◆ DATA FOR THIS TASK ◆
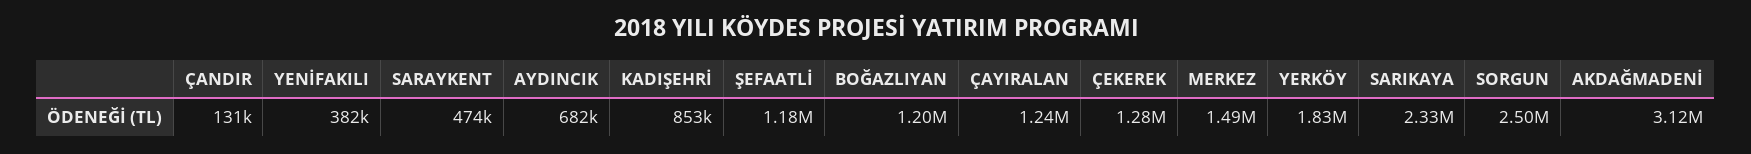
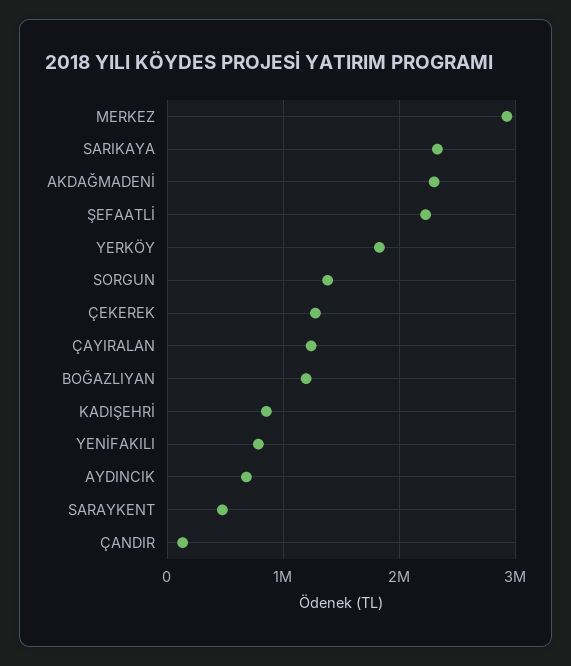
YENİFAKILI: 382000 -> 800000
ŞEFAATLİ: 1180000 -> 2200000
MERKEZ: 1490000 -> 2900000
SORGUN: 2500000 -> 1400000
AKDAĞMADENİ: 3120000 -> 2300000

◆ TASK OBJECTIVE ◆
Return exactly what appears in the records from the line with "SORGUN: 2500000 -> 1400000" through the final line, and nothing else.

◆ TASK ANSWER ◆
SORGUN: 2500000 -> 1400000
AKDAĞMADENİ: 3120000 -> 2300000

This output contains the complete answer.